There is no place like the Sydney Harbour in Sydney during the night hours – and that’s especially true for the Earth Hour! And there’s no better place than a plush cruising restaurant to enjoy the unique experience of the Earth Hour!

RealGrouchy said...

Allison - my problem is that many people will use this symbolic event in place of real, substantive, actions. It sets off my bullshit meter. Add up enough symbolic gestures, and you drown out any opportunity for real change. Especially when the action is something people do every single night.

XUP - I can always count on you for support. You hue, I'll cry.
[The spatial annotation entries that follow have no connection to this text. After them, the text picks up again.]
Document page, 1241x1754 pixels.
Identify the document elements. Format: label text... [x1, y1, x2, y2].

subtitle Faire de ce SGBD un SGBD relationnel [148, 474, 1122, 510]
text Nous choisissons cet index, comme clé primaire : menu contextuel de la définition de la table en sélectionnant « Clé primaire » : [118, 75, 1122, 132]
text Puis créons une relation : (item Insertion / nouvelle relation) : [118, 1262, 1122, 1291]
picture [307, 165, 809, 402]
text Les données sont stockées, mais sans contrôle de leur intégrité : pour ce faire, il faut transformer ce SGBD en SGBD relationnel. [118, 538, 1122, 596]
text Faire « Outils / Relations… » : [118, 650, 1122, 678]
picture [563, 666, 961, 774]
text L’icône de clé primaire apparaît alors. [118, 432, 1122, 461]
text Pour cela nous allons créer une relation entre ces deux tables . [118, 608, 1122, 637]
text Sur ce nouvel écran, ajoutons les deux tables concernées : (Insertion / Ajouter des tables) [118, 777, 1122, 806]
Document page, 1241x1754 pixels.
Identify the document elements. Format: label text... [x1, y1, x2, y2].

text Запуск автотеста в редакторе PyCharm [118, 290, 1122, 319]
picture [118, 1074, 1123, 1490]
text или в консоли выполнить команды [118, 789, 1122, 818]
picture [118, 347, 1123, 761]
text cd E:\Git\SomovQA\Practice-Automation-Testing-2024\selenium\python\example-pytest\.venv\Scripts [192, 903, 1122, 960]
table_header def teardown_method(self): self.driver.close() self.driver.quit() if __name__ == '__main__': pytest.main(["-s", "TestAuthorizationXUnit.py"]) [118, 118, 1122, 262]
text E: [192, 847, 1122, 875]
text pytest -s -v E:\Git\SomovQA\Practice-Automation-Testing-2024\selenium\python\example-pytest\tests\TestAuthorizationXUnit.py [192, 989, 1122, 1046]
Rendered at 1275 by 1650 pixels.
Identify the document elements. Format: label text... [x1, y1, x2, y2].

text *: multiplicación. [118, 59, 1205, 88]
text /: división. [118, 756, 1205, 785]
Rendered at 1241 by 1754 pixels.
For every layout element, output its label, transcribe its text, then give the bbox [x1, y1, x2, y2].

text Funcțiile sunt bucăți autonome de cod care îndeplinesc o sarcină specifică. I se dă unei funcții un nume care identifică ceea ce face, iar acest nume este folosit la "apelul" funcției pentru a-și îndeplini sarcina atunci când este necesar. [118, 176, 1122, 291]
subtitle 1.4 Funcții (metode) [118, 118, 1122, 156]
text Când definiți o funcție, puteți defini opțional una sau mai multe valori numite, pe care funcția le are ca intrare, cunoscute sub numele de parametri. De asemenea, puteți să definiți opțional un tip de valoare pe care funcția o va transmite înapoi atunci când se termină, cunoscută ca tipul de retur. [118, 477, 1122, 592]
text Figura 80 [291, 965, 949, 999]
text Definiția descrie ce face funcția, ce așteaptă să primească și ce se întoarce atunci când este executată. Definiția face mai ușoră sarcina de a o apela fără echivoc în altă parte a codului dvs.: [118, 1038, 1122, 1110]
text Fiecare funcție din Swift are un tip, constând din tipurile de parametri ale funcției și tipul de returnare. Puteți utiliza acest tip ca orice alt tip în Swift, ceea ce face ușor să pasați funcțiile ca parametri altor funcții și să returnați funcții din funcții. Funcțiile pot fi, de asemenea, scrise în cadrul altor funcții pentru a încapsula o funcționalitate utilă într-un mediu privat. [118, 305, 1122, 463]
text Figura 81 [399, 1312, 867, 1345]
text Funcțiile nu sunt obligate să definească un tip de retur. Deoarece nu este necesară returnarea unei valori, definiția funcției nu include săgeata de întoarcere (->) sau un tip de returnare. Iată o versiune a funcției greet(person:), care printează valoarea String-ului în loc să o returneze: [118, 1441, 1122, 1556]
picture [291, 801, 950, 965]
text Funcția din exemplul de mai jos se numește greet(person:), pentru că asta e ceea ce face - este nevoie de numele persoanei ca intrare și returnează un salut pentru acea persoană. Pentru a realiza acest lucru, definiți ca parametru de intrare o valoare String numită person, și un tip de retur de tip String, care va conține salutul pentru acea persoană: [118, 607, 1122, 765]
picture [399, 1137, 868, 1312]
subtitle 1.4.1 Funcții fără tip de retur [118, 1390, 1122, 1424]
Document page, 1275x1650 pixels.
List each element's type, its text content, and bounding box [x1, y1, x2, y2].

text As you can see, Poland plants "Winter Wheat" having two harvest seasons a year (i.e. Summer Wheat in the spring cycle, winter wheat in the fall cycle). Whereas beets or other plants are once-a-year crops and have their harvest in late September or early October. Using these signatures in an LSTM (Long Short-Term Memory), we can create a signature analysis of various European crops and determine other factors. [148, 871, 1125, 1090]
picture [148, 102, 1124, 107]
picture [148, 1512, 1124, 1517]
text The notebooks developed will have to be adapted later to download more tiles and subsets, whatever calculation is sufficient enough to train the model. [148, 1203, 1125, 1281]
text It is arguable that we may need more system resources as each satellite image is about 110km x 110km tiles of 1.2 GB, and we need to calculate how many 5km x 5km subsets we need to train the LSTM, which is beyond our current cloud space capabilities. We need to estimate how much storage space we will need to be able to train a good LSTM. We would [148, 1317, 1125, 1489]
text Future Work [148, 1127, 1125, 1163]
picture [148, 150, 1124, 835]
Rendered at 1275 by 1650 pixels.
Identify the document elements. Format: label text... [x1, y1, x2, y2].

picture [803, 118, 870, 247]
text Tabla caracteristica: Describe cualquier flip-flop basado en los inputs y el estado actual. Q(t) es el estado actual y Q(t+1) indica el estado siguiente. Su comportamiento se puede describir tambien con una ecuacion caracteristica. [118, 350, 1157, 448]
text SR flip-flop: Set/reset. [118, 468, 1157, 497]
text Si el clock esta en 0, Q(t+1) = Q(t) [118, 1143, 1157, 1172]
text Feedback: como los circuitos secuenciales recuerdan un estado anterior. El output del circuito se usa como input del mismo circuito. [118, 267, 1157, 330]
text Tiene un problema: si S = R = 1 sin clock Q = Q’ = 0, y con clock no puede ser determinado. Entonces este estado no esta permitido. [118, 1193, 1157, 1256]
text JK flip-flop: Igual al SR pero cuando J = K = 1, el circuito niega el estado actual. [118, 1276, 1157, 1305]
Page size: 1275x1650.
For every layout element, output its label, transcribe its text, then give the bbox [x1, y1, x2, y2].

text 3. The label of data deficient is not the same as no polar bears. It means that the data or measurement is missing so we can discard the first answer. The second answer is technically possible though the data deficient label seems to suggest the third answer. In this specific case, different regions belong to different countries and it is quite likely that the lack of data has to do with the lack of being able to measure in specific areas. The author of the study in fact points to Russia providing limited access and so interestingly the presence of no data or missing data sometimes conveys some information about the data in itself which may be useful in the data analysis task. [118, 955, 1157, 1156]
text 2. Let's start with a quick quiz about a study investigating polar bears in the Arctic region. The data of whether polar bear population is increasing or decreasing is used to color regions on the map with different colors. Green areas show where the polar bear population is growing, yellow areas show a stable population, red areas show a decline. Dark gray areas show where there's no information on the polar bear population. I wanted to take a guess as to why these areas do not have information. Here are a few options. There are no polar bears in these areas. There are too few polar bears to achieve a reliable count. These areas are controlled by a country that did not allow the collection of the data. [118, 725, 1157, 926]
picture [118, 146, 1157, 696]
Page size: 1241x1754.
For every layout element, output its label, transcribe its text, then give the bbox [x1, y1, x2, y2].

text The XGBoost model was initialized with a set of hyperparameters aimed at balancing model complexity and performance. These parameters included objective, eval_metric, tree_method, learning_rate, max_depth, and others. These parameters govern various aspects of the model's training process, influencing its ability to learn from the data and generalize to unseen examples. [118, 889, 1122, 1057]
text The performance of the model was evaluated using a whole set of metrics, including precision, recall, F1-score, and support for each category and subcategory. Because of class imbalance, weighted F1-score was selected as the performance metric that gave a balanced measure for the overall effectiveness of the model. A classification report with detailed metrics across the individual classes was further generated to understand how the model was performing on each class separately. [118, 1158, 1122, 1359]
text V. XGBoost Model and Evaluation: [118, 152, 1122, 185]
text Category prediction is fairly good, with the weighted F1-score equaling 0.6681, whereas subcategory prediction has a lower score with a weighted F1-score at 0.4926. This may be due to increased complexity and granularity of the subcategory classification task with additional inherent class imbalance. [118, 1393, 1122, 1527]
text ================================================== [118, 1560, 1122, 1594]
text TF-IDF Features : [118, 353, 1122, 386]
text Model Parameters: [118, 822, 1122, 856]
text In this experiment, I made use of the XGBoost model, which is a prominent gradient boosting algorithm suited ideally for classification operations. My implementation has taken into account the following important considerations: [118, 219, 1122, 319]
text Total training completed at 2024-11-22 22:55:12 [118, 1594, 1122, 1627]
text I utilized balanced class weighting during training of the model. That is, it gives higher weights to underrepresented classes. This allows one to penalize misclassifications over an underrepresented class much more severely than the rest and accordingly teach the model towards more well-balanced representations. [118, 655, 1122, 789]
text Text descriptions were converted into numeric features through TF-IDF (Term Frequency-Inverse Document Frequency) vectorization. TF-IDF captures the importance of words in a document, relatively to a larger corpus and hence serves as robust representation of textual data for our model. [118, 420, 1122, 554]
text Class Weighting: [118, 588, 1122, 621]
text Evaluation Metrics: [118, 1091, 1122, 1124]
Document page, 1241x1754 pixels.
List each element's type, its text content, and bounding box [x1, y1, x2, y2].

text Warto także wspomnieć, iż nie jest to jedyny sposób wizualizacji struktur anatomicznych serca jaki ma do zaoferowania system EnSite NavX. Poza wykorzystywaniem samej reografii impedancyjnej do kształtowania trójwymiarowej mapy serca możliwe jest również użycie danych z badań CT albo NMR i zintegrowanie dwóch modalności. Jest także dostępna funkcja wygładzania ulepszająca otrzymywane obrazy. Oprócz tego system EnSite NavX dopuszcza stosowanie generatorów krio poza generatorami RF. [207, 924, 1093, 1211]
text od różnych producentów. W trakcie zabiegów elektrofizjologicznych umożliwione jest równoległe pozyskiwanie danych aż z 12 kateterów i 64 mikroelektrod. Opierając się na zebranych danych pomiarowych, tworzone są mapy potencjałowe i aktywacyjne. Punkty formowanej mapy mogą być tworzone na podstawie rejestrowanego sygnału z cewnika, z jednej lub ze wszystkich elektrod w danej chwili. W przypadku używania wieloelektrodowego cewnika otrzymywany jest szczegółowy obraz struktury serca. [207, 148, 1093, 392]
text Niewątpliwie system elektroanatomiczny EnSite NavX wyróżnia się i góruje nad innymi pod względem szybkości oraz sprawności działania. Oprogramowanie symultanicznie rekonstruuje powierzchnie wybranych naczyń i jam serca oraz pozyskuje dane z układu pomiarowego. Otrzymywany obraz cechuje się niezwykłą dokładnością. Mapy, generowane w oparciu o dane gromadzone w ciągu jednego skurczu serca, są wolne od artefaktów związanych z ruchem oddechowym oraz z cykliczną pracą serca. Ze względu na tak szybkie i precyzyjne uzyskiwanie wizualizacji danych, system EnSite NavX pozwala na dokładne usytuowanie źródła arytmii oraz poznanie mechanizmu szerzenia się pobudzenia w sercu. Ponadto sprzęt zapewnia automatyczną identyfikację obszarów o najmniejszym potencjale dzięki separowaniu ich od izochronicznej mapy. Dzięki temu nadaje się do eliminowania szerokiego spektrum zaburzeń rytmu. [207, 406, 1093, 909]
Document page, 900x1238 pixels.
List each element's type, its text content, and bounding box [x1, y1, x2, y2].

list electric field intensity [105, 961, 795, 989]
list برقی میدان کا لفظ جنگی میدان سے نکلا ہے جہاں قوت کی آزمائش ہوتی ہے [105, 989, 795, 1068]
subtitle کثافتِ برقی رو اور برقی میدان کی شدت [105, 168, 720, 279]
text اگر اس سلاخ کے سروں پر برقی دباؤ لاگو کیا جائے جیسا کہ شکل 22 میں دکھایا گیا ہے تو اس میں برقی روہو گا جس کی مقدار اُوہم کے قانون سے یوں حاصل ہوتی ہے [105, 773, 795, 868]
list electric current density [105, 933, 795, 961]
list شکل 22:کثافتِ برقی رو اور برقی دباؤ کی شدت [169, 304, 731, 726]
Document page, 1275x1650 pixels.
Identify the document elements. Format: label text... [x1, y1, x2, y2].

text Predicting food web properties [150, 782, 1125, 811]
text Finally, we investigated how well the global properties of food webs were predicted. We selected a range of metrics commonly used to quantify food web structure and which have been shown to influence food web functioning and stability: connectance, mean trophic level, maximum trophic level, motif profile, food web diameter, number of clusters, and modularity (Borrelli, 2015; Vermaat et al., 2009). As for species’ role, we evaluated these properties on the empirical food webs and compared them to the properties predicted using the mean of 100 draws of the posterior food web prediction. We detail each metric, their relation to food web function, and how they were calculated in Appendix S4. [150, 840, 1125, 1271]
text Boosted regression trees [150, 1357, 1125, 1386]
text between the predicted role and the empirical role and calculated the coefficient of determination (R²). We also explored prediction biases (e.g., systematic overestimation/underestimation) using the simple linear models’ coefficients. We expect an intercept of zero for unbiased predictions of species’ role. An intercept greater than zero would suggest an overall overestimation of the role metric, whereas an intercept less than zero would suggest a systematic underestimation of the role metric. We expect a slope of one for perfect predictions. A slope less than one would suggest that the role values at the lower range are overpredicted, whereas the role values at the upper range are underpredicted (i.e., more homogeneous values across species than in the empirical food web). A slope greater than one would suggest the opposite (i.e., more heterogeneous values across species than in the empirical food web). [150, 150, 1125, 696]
Johan - I can't tell if you're a spammer or not, but I agree that a cruise is definitely a great way to spend a carbon-footprint-reducing event!

- RG>

Anonymous said...

This type of event is meant to inspire people and show that there is a network of people throughout the world and region that symbolically believe we need to change our ways....at many events, like the one my family will attend, there will be action alerts and ways that people can write both their local, regional, and township leaders to ask for change...this is also an opportunity to link up with others in their community who feel the same and that linkage helps empower people to work for change. One might say that many waste their time everyday going to games and other leisure outings where they all crowd together to cheer for a certain team for example. Earth Hour gives us an opportunity (many of who are working every day for change for the earth by the way) to mingle together and be a part of something larger that will then help elevate issues and engage people to make meaningful change in their lives, their communities and the larger world. And certainly, this shift in thinking is long overdue.